- ACTIVITY -
The task calls for the line containing "Medium Voltage Cable" and all later lines, through the end of the entries below, to be set down exactly and without pictures.

- DATA FOR THIS TASK -
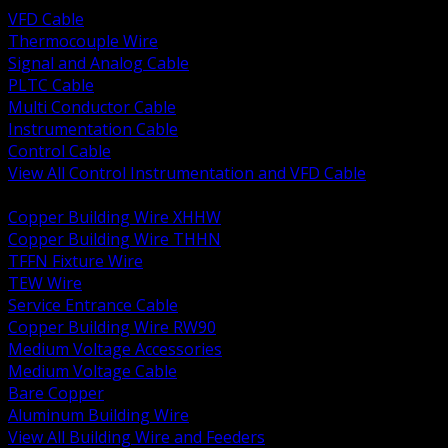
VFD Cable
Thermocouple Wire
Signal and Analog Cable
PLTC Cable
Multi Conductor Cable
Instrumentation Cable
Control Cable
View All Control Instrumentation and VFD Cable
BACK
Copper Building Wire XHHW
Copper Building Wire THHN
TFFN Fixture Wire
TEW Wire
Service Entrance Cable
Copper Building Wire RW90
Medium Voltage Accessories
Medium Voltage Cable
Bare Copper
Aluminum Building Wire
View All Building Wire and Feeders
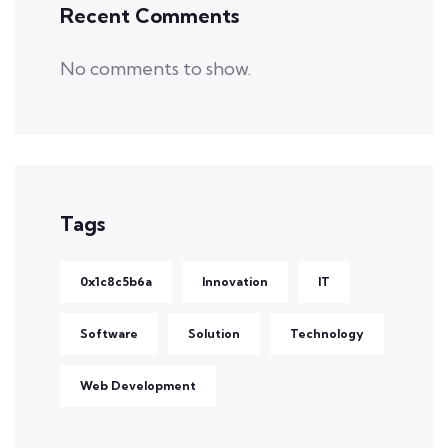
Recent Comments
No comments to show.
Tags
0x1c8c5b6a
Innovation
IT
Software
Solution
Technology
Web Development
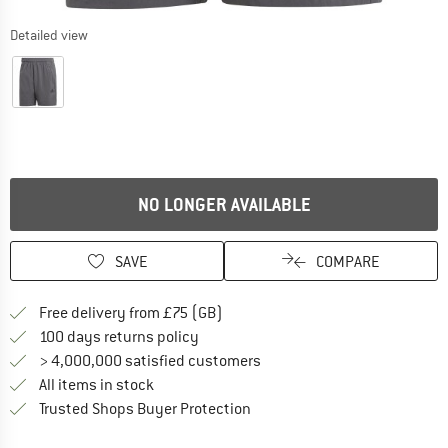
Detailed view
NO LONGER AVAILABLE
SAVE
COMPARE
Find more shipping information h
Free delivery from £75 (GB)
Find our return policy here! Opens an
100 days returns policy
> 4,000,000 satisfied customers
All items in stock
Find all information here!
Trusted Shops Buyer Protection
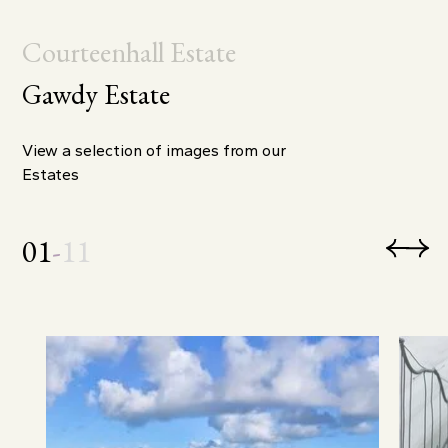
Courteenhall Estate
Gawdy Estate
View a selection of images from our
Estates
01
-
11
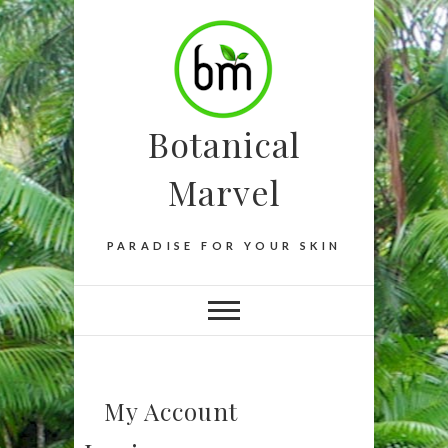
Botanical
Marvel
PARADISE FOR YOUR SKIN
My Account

- TASK RESULT -
Medium Voltage Cable
Bare Copper
Aluminum Building Wire
View All Building Wire and Feeders
Recent Comments
No comments to show.
Tags
0x1c8c5b6a
Innovation
IT
Software
Solution
Technology
Web Development
Detailed view
NO LONGER AVAILABLE
SAVE
COMPARE
Find more shipping information h
Free delivery from £75 (GB)
Find our return policy here! Opens an
100 days returns policy
> 4,000,000 satisfied customers
All items in stock
Find all information here!
Trusted Shops Buyer Protection
Courteenhall Estate
Gawdy Estate
View a selection of images from our
Estates
01
-
11
Botanical
Marvel
PARADISE FOR YOUR SKIN
My Account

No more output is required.